Liuhong99 / Sophia

The official implementation of “Sophia: A Scalable Stochastic Second-order Optimizer for Language Model Pre-training”
MIT License
938 stars 52 forks source link

Where is the implementation of the estimators? #22

Closed logprobability closed 1 year ago

logprobability commented 1 year ago

Right now the update_hessian code in sophia.py seems to be a vanilla Adam update (without the bias correction).

Two questions: 1) Where is the update_hessian code that has the GNB estimator? 2) Do you not use the standard bias correction for EWMA in the results in the paper?

logprobability commented 1 year ago

Just to update folks for posterity - the GNB estimator is implemented in the usage itself. This still leaves the question of the Hutchinson estimator, but I don't think that is a particularly huge detail.
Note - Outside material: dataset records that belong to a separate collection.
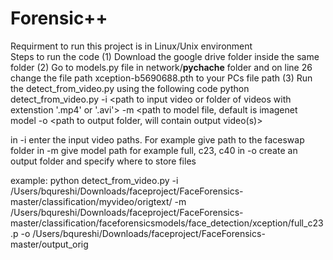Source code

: # Forensic++
Requirment to run this project is in Linux/Unix environment
<br>
Steps to run the code
(1) Download the google drive folder inside the same folder
(2) Go to models.py file in network/__pychache__ folder and on line 26 change the file path xception-b5690688.pth to your PCs file path
(3) Run the detect_from_video.py using the following code
python detect_from_video.py
-i <path to input video or folder of videos with extenstion '.mp4' or '.avi'>
-m <path to model file, default is imagenet model
-o <path to output folder, will contain output video(s)>

in -i enter the input video paths. For example give path to the faceswap folder
in -m give model path for example full, c23, c40
in -o create an output folder and specify where to store files


example: 
python detect_from_video.py -i /Users/bqureshi/Downloads/faceproject/FaceForensics-master/classification/myvideo/origtext/ -m /Users/bqureshi/Downloads/faceproject/FaceForensics-master/classification/faceforensicsmodels/face_detection/xception/full_c23.p -o /Users/bqureshi/Downloads/faceproject/FaceForensics-master/output_orig


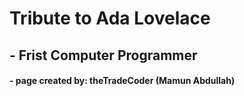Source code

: # Tribute to Ada Lovelace
## - Frist Computer Programmer
#### - page created by: theTradeCoder (Mamun Abdullah)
The ordering is a little bit strange in my opinion, but you can't argue with what works. First the standard training step happens (before updating the Hessian), then the Hessian is updated by backpropagating the loss wrt the sampled targets (from the categorical distribution defined by the outputs). It seems like you might want to update the Hessian first, but if it works it works.

This still leaves question #2 - assuming the code here is what's in the paper, it is interesting that the code doesn't bias-correct.

Liuhong99 commented 1 year ago

Thanks @logprobability for the reply! The GNB estimator can be generally implemented following train_sophiag.py in the training loop. Empirically the order of hessian update and optimizer step does not matter much. Bias correction neither.

logprobability commented 1 year ago

Thanks for your response, I'll close the issue.